------ Given records

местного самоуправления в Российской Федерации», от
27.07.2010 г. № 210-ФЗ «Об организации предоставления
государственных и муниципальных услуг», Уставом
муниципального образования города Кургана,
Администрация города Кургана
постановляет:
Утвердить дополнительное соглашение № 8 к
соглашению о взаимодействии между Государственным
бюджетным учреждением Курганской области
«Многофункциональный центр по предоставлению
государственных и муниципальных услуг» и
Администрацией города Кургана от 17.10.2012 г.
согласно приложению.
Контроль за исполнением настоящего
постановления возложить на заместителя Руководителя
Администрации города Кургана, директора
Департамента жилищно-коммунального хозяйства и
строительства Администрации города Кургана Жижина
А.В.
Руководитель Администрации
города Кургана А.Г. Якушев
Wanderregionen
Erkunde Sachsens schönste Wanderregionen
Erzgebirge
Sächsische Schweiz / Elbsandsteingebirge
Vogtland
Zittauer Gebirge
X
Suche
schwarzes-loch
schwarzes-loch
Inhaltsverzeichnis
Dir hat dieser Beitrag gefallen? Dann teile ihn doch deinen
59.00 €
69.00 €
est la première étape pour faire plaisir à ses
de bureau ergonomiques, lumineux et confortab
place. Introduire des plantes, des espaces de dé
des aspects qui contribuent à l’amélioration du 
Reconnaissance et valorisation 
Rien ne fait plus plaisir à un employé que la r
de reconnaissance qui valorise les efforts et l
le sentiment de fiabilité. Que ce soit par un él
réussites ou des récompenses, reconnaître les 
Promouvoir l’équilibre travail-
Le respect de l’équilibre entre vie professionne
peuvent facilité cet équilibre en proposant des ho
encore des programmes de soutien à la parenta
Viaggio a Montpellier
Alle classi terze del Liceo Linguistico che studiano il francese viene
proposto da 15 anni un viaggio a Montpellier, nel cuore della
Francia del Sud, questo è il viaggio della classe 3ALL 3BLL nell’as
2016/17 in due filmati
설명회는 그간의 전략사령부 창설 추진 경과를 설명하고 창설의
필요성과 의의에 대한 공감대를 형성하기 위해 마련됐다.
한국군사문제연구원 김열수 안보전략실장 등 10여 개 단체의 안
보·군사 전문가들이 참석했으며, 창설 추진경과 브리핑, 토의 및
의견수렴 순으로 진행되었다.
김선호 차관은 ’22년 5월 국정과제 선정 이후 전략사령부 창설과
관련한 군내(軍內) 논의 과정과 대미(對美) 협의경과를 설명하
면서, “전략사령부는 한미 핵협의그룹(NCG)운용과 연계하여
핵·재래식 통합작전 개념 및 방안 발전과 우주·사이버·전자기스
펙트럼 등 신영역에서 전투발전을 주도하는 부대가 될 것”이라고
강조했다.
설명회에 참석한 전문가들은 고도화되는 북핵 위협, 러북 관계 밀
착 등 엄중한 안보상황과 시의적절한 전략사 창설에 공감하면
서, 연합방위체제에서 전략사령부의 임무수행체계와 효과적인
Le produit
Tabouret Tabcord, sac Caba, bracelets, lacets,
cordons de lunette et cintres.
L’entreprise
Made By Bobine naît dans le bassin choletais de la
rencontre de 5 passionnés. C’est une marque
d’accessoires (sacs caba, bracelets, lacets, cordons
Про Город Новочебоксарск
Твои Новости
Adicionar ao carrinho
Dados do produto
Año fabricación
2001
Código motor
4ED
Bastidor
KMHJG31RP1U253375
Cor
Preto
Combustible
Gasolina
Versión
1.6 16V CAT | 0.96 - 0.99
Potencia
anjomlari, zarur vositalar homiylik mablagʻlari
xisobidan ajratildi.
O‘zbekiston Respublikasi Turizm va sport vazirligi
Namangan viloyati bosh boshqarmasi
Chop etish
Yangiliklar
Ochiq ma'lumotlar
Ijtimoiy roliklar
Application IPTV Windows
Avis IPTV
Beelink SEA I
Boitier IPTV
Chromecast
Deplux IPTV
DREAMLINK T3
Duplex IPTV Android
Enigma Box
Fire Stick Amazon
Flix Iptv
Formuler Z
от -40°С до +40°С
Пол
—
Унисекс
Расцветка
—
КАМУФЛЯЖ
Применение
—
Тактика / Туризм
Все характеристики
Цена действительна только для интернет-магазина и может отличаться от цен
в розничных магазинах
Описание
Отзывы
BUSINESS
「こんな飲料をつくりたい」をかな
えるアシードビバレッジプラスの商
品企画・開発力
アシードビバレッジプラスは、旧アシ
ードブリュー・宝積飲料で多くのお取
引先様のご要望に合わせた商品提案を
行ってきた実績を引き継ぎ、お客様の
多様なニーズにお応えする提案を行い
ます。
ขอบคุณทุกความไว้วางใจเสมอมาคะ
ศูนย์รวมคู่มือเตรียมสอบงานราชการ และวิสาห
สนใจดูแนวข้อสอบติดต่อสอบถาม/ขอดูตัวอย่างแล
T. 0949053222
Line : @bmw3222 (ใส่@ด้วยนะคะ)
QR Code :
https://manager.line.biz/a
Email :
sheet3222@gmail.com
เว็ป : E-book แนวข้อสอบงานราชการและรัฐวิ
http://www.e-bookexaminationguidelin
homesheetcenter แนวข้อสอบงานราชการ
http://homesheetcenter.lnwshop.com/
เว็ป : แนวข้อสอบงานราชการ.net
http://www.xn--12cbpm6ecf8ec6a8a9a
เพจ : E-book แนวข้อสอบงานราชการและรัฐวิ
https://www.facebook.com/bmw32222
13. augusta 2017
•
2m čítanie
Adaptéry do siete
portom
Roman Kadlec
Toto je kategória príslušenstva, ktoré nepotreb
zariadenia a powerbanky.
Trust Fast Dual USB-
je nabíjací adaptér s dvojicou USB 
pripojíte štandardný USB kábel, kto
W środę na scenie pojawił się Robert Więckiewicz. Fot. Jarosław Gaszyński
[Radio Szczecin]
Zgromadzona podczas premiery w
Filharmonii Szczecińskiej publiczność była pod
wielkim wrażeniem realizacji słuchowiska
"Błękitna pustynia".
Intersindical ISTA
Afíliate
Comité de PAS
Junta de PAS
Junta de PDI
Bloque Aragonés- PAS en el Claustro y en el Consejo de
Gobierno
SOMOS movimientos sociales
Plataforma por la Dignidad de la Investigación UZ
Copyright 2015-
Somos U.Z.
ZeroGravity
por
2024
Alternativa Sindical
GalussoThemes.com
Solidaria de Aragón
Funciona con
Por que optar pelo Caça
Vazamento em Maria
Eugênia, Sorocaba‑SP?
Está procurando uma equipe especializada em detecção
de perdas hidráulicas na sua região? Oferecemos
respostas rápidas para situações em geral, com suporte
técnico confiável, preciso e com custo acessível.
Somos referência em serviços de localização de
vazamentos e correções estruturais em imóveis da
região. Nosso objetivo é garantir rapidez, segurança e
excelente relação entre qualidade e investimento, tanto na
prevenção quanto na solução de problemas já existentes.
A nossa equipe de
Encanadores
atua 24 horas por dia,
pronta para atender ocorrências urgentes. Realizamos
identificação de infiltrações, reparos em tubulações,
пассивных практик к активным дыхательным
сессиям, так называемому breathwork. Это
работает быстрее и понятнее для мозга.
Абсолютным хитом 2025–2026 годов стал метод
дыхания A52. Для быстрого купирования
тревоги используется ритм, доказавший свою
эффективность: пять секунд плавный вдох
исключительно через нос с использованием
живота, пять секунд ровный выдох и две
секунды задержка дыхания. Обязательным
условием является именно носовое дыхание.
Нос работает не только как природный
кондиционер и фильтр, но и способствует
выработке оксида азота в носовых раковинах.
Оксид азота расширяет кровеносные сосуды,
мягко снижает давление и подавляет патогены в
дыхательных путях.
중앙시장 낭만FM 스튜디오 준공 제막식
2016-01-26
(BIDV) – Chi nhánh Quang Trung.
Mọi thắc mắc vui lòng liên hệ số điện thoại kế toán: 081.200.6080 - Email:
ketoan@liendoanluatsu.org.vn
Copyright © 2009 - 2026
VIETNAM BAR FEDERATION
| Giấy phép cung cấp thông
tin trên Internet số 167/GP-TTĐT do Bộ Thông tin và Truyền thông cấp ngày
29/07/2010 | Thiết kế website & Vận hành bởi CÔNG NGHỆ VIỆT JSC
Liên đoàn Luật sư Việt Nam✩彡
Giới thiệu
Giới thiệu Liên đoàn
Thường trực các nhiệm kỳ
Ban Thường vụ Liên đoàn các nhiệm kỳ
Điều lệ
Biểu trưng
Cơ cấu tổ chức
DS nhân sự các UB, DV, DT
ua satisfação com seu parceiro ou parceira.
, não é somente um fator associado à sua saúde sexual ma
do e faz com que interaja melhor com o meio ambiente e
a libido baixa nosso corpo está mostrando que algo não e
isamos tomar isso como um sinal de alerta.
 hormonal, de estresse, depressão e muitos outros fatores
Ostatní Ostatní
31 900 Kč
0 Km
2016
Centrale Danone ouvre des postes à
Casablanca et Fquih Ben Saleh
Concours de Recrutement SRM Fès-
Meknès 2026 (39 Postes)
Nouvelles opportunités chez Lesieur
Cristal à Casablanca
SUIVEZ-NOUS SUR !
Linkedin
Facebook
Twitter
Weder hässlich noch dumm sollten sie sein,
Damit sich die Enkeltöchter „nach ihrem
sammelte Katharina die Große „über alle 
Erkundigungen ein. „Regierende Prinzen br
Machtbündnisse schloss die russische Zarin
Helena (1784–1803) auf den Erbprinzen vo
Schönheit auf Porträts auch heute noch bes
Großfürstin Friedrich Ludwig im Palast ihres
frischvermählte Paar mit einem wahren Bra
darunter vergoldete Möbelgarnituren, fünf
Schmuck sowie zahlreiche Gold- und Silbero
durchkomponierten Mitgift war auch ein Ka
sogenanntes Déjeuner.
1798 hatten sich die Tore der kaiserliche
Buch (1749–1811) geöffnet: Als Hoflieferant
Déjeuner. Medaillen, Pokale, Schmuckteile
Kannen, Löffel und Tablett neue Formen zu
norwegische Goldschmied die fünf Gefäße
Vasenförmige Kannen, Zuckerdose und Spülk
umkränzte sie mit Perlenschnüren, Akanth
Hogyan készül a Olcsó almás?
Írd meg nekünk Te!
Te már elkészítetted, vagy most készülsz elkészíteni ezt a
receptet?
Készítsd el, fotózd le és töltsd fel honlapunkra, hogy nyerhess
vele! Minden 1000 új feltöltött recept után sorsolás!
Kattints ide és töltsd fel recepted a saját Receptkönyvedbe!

------------

Please give the number of lines with "государственных" in the entries above, and write no other text.

2